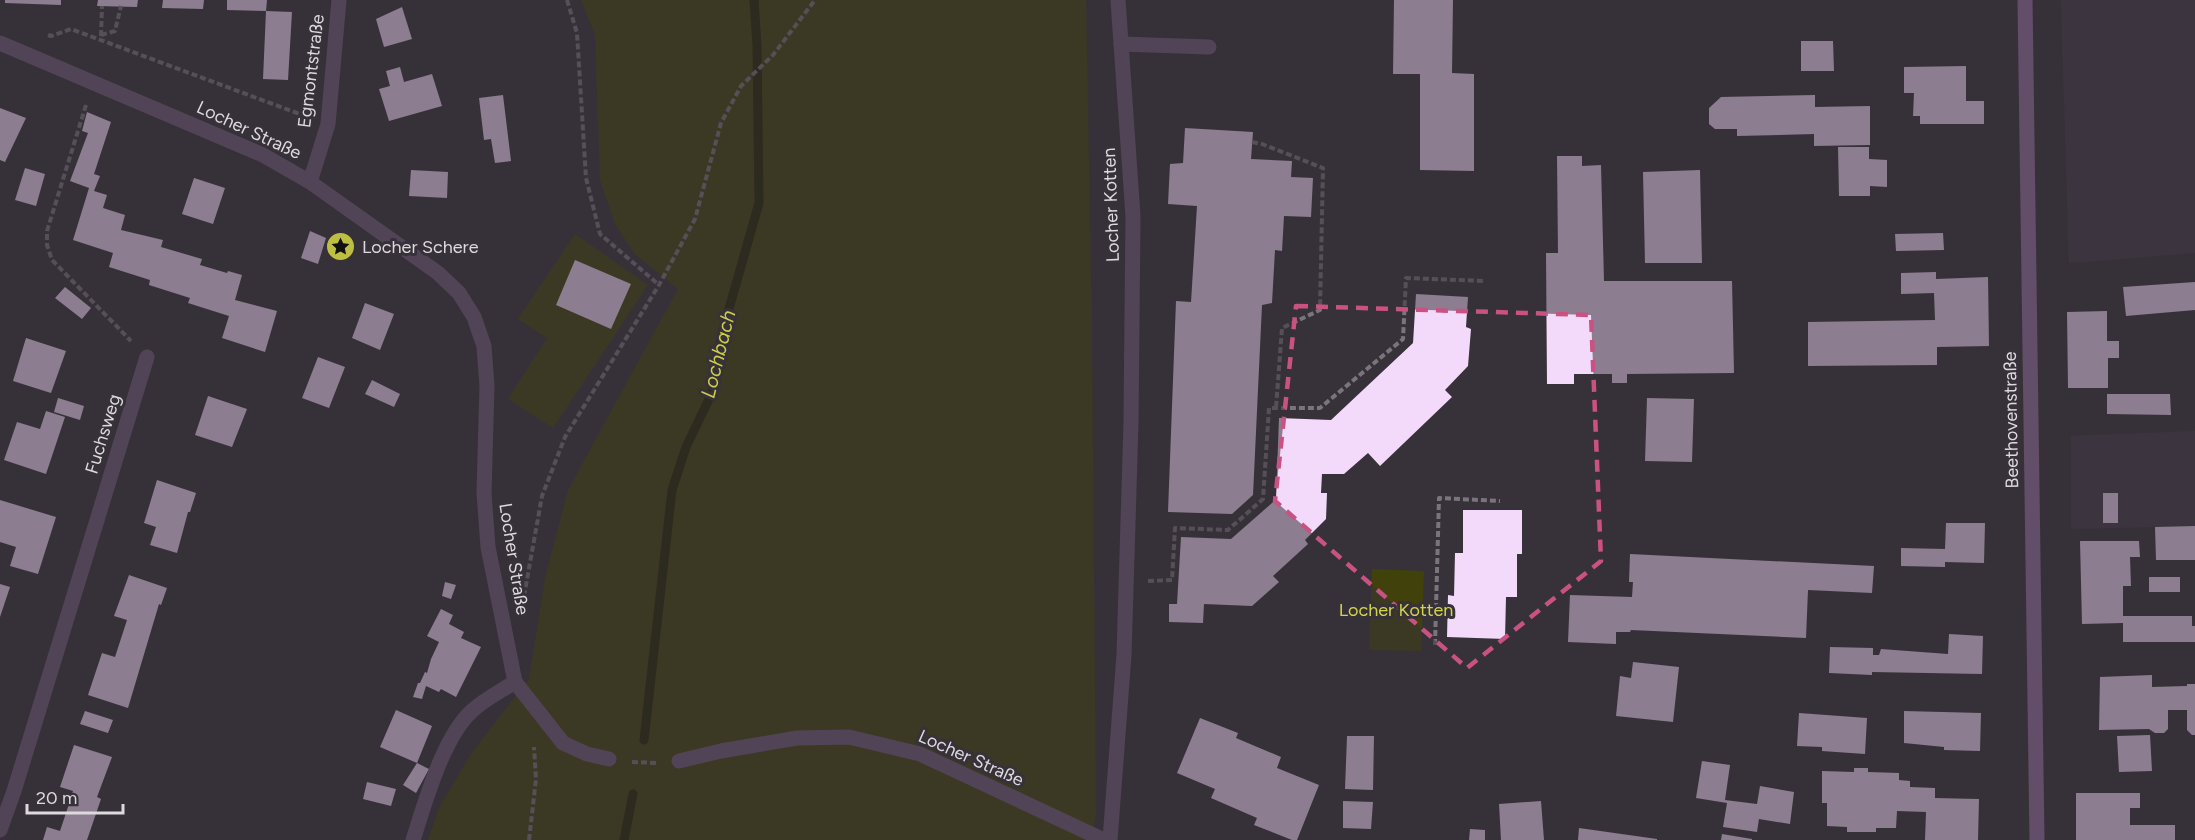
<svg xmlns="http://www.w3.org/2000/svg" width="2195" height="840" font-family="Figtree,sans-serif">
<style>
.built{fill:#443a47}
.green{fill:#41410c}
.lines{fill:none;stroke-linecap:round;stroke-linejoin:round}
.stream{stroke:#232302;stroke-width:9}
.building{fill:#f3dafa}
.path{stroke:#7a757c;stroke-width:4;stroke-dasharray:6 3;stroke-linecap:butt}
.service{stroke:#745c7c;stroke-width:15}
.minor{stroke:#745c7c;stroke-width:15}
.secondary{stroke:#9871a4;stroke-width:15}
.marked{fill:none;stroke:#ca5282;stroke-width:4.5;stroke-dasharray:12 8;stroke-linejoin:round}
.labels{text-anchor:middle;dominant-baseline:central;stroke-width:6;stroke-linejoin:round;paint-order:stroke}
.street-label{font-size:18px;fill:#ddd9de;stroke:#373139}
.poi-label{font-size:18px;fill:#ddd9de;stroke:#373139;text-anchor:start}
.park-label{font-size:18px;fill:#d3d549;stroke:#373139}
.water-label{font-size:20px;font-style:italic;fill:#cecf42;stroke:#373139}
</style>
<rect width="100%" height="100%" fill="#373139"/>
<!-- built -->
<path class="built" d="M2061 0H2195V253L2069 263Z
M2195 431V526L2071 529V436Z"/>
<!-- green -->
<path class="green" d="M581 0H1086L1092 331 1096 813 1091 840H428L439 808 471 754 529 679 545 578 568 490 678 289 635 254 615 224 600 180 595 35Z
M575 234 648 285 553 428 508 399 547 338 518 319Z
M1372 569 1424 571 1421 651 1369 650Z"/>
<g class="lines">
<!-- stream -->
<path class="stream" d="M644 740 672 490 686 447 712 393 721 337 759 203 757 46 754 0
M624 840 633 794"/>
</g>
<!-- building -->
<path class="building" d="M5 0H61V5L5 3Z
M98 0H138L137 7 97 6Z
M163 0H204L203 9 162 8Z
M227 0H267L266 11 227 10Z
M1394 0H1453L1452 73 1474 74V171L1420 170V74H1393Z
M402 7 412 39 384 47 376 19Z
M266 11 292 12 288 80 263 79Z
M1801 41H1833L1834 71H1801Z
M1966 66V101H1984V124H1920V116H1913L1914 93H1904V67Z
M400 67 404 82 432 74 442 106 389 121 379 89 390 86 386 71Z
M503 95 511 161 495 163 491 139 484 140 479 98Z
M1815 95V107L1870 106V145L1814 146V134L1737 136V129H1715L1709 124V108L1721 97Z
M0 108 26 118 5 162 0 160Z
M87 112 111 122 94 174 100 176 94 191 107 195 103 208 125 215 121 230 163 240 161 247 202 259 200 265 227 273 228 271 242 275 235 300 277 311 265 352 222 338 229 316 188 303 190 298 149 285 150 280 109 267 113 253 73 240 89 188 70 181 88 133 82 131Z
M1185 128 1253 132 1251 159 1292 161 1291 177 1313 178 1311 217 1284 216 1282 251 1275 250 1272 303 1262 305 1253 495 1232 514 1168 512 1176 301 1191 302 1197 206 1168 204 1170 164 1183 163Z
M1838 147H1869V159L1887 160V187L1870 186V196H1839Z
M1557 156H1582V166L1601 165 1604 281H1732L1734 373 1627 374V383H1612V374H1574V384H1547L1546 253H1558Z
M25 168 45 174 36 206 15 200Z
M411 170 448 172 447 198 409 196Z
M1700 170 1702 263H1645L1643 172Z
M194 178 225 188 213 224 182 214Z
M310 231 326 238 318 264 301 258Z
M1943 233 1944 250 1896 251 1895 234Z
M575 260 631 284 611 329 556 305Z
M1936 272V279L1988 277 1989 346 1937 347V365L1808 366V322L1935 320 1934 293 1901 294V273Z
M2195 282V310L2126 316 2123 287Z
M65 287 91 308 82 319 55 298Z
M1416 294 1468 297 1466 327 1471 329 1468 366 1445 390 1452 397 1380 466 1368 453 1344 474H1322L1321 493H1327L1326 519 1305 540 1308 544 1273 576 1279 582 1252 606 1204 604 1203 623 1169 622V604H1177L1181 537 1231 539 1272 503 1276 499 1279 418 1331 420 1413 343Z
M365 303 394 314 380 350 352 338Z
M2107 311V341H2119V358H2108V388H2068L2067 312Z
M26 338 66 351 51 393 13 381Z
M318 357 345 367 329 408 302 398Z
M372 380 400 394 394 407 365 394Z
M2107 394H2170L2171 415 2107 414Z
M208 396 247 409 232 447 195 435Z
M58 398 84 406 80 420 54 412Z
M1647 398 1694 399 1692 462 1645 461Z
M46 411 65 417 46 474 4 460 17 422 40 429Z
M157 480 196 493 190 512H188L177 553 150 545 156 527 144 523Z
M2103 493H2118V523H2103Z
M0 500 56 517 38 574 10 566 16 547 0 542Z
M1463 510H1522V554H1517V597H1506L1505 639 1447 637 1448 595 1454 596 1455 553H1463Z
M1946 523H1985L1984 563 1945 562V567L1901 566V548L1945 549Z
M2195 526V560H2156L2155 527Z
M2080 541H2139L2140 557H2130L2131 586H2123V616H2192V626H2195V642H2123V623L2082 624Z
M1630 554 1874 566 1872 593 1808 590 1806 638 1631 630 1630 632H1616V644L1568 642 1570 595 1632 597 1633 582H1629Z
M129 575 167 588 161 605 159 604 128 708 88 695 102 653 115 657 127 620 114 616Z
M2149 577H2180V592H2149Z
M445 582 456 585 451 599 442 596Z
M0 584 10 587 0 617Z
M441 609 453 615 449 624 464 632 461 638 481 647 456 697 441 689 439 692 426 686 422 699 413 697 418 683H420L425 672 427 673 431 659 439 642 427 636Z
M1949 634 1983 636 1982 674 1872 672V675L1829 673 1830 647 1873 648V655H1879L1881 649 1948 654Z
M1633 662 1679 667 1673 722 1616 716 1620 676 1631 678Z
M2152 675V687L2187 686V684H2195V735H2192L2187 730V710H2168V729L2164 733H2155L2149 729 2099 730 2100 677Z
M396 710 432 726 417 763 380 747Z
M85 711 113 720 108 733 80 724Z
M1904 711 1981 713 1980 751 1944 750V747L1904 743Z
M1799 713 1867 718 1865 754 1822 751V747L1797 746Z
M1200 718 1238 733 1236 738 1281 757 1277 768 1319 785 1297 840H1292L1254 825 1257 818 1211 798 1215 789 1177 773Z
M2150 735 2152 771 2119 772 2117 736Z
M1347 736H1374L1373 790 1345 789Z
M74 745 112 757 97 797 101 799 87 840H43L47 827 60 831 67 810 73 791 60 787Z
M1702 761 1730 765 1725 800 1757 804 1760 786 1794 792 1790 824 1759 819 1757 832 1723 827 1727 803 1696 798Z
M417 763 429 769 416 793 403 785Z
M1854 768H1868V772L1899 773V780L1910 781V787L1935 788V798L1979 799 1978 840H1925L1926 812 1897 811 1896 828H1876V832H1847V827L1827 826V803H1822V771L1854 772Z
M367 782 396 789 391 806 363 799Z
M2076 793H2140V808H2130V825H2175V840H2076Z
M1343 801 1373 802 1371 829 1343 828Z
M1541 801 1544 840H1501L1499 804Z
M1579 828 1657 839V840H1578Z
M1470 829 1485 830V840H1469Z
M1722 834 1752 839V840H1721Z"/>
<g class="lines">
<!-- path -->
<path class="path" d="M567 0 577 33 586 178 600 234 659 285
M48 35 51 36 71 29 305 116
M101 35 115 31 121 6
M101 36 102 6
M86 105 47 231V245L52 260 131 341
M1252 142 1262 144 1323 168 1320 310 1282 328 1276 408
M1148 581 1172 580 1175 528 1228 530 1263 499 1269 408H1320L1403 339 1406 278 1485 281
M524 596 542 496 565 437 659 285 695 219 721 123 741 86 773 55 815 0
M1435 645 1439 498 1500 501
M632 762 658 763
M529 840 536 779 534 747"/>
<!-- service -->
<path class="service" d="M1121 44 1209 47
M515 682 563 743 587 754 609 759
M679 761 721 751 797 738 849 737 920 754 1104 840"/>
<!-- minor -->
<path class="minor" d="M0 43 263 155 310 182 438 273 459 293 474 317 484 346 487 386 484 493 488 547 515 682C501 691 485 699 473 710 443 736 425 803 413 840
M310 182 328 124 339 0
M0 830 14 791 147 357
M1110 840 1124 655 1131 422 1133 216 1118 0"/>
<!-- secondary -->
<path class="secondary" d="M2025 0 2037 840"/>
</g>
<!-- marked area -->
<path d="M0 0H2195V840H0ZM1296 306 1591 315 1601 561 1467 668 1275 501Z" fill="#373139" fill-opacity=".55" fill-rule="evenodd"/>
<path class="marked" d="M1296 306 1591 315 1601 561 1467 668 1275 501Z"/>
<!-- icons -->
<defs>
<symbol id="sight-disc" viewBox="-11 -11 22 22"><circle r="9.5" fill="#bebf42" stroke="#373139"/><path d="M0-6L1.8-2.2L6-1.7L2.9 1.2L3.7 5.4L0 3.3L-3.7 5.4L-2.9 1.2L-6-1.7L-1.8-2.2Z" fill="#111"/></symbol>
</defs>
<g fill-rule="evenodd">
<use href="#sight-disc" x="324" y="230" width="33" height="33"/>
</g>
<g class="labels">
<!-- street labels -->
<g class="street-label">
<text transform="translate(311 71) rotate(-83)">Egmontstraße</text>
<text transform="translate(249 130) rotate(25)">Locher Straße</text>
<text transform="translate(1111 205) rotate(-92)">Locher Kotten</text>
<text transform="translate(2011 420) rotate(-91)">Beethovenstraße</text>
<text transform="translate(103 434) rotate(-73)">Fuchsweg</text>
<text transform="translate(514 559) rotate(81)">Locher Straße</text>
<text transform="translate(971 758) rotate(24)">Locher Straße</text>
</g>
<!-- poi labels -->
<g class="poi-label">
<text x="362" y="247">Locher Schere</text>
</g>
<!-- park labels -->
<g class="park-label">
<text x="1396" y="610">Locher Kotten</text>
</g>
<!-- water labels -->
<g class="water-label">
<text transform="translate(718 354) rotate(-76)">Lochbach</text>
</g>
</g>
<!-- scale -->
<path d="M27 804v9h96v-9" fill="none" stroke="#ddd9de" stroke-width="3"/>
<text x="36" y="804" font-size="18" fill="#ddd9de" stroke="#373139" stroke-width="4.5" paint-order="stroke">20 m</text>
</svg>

**TASK DETAILS**
Within this listing, how many lines hold "linecap"? Give the number alone.

**EXERCISE RESULT**
2